Veeam showcased updates to Kasten K10, its backup offering for containerized workloads, at VeeamON this week as well. Among other things, the new features let users relocate backups to and from its other solutions. Allan characterizes that change as a down payment on longer-term plans to add support for K10 to its consolidated administration interface.
“If you look at what we’ve done with the cloud products, version 1 was a data integration and then version 2, the next release, was a management integration,” he says.
Veeam bought Kasten for $150 million last October to prepare itself for mainstream adoption of the Kubernetes container platform in coming years. “We’re now going through the next big decade of transformation, and we believe that it’s based on containers,” said Allan during a VeeamON keynote this week.
For now, he subsequently added in a conversation with ChannelPro, few smaller businesses utilize containers. “Kubernetes is almost exclusively in very large enterprises. We see very little of it in the SMB,” Allan says. That will change, he predicts, by the end of the decade. “I do believe the whole industry is moving towards a more containerized model.”
Other upgrades previewed at VeeamON this week include new support for the Red Hat Virtualization hypervisor in Veeam’s core platform, which currently supports VMware vSphere, Microsoft Hyper-V, and Nutanix Acropolis.
According to Allan, Veeam developers have turned out 17 product releases just in the months since the company’s Veeam Live conference last October. “This is the fastest pace of delivery in Veeam’s history, and those products span the breadth of virtual and physical and cloud and Kubernetes,” he says. “We’ve been very busy, and we have no intent of slowing down.”
Behind the scenes, security has also been a priority for Veeam, which hired Gil Vega, previously chief information security officer at CME Group, the U.S. Department of Energy, and the U.S. Immigration & Customs Enforcement agency, to be its CISO last January.
According to Allan, Vega and his team have helped harden Veeam products by enforcing compliance with ISO security standards and the NIST Cybersecurity Framework. “Every new release that we do, they do a source code analysis and architectural analysis,” he says.
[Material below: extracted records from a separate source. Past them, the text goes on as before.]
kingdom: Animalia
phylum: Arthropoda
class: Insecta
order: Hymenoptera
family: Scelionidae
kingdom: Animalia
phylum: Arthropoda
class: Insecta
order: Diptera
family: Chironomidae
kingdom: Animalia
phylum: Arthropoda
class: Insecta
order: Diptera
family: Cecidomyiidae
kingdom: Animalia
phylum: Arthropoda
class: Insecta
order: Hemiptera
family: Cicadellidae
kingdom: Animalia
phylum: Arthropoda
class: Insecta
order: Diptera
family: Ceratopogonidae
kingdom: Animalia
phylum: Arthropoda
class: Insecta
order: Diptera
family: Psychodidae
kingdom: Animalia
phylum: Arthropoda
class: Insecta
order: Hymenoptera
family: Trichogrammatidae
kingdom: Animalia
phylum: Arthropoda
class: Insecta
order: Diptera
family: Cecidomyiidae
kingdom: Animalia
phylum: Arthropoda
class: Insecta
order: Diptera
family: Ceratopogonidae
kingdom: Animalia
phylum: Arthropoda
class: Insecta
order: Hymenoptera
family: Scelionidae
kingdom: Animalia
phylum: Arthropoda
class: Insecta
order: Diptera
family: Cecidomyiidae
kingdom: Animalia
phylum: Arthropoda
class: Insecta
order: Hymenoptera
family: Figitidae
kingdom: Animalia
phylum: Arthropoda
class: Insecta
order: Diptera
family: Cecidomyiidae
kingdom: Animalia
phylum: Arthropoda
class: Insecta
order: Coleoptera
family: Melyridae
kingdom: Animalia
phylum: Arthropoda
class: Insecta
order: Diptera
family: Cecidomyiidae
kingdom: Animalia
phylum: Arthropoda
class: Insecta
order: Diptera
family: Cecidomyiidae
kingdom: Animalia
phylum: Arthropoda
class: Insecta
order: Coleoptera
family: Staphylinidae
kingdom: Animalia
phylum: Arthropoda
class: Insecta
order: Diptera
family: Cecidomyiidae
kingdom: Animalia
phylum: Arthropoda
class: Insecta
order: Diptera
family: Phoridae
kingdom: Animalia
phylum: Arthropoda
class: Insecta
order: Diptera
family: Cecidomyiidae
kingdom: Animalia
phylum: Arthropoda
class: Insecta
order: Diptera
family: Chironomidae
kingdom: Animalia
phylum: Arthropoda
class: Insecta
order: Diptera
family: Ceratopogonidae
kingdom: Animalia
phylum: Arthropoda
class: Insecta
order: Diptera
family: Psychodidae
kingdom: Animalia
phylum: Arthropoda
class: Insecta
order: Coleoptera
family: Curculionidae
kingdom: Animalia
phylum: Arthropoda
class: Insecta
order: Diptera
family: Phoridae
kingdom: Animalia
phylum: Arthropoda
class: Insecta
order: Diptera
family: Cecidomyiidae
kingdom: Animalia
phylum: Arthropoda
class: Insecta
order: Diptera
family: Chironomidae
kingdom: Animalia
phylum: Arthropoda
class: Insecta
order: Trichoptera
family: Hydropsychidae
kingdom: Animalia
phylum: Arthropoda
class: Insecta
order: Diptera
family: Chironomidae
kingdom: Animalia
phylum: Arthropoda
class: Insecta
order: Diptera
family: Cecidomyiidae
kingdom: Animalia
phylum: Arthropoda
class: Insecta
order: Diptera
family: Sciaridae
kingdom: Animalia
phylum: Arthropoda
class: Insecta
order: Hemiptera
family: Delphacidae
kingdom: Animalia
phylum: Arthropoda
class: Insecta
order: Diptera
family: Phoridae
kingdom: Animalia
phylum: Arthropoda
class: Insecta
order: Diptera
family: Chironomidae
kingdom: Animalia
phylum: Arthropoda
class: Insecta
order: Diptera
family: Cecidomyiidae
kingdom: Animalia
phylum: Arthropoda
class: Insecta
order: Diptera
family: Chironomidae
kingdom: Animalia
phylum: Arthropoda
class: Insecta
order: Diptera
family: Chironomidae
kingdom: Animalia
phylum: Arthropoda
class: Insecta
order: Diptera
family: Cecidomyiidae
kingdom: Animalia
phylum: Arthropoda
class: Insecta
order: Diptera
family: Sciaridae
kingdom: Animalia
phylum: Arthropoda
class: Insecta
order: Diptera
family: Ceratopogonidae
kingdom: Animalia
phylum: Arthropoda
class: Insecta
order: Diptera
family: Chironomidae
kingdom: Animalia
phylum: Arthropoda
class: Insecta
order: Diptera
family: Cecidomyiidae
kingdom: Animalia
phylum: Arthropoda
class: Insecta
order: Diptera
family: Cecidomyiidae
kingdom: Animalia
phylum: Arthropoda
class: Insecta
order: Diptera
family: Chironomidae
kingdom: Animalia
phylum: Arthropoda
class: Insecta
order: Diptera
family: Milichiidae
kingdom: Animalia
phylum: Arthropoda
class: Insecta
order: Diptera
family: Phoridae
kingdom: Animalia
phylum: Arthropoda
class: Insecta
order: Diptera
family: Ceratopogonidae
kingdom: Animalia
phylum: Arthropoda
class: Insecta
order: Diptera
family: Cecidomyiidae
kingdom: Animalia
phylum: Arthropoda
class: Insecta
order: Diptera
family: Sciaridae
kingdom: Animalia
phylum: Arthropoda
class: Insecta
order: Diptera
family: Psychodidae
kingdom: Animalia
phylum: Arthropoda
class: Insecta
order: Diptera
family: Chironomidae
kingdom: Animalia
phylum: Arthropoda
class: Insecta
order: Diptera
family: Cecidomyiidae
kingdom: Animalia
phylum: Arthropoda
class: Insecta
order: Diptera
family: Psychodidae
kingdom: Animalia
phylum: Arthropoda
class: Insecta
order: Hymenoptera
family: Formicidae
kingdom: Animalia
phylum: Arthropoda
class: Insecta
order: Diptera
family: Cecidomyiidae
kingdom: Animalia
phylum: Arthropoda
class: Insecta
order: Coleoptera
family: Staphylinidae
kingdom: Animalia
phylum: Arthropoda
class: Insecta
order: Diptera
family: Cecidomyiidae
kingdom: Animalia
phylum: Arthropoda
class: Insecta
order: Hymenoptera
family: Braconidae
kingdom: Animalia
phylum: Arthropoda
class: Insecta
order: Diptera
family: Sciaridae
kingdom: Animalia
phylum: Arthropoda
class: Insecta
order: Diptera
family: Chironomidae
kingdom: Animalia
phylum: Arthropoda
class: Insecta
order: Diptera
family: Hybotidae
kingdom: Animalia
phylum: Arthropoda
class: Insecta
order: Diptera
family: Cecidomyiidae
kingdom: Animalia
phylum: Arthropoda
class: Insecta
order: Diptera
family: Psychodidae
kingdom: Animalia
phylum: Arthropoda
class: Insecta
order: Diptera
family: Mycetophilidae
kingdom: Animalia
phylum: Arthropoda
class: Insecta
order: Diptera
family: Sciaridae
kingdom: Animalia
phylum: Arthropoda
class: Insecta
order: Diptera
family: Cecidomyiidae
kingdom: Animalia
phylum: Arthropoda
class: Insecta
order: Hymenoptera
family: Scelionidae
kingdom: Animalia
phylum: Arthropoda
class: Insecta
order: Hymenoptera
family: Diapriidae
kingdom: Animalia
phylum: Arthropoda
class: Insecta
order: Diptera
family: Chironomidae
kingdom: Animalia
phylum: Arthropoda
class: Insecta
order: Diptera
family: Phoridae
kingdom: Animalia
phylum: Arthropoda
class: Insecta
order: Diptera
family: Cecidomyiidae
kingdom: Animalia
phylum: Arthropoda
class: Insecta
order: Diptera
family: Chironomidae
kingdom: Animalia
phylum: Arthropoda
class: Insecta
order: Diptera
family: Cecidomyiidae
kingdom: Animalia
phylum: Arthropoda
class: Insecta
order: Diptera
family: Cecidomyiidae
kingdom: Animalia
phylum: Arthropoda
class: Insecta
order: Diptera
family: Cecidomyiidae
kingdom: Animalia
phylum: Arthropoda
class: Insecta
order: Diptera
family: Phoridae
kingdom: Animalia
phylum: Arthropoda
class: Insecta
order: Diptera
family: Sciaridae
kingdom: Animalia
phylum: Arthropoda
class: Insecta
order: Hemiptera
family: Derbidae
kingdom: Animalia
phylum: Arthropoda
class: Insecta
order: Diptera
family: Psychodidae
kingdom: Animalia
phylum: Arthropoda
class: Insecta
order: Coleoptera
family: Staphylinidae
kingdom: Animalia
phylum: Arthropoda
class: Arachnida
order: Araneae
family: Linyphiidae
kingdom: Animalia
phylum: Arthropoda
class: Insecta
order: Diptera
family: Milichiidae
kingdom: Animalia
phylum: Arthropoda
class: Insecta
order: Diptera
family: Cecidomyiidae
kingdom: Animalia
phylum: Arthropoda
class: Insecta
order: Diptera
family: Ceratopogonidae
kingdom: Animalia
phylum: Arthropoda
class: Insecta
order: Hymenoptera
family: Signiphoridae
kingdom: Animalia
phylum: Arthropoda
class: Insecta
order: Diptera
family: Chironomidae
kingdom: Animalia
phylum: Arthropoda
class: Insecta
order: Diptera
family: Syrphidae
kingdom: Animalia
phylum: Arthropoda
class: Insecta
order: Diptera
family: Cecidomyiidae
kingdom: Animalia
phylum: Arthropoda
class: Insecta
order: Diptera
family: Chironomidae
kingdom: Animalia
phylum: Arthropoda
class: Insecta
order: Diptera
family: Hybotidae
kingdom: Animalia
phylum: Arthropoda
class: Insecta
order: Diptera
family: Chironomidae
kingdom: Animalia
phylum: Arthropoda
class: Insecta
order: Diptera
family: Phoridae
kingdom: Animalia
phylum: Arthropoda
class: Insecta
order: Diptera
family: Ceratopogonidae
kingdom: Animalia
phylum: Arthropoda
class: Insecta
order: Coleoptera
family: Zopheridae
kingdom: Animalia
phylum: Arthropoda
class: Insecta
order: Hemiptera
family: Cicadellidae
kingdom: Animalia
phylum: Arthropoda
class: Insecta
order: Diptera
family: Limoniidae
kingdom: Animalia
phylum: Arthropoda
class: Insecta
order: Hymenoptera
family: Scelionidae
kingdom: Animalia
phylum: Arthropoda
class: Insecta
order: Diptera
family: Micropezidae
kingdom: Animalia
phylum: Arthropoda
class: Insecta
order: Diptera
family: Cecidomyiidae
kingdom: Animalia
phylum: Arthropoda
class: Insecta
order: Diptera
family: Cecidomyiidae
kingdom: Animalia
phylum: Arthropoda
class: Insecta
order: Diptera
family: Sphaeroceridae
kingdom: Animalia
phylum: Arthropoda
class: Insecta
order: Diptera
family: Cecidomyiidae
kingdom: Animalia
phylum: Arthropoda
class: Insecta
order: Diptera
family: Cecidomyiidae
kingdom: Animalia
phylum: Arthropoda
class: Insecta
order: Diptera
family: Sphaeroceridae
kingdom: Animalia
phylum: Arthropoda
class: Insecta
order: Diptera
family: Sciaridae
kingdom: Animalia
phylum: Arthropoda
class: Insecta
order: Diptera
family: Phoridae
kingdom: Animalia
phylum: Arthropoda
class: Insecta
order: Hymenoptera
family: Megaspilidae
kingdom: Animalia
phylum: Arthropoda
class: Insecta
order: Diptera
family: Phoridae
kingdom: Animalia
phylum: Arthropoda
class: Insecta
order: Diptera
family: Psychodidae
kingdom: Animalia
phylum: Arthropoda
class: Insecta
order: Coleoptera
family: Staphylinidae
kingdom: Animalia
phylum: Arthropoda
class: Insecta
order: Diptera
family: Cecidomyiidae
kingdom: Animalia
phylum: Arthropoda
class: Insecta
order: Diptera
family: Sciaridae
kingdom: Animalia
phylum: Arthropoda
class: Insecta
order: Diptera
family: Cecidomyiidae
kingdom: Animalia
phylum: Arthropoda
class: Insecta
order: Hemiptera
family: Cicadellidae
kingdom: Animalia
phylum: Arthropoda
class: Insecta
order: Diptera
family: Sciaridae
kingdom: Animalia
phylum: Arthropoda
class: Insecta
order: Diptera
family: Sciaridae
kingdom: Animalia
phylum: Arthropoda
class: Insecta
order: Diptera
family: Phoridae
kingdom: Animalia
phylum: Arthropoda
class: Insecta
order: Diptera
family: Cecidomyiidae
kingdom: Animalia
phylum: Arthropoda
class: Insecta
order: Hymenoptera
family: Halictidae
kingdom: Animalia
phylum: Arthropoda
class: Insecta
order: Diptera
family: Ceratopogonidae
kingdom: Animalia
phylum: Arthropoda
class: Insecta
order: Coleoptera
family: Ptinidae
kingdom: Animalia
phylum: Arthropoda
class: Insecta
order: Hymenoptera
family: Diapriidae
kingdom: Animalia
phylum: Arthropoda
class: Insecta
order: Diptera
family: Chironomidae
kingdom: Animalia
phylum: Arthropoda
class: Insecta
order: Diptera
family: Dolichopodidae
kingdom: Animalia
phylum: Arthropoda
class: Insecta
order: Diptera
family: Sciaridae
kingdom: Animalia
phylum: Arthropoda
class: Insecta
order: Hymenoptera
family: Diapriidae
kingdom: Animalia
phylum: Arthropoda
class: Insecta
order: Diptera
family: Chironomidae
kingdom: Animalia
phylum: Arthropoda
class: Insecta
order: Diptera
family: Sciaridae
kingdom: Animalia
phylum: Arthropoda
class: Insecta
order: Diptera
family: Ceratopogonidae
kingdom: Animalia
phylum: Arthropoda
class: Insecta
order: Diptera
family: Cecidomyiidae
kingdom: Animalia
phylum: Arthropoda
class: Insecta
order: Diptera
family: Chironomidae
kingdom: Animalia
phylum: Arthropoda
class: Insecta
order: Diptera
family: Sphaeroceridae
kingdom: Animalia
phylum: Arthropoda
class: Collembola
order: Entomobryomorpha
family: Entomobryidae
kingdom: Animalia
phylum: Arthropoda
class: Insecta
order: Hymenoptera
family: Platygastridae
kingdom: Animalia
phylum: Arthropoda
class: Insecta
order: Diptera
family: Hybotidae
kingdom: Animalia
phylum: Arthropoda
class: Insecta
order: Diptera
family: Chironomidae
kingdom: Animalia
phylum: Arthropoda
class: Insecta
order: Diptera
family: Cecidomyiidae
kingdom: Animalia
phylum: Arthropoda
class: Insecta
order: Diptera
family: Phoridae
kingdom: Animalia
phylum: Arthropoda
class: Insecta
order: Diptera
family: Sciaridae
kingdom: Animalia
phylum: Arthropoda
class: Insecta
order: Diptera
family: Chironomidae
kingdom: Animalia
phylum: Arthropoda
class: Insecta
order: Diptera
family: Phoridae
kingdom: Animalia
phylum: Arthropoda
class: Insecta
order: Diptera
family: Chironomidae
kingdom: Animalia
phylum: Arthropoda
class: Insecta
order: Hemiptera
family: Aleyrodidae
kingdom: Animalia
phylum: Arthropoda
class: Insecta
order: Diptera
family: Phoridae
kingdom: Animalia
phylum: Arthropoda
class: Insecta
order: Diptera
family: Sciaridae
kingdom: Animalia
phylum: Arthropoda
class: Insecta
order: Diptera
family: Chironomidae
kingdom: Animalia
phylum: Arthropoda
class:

Other examples of Vega’s influence include the addition of immutable backups, which can’t be changed or deleted by ransomware, to Veeam’s platform. Those restrictions, Allan notes, expire after preset intervals. “If you made everything immutable forever, then you’re going to end up with a lot of [storage] costs,” he says.
Earlier this year, Veeam introduced a series of changes to its licensing and sales compensation models aimed at helping both end users and partners embrace the industry-wide shift toward everything as a service.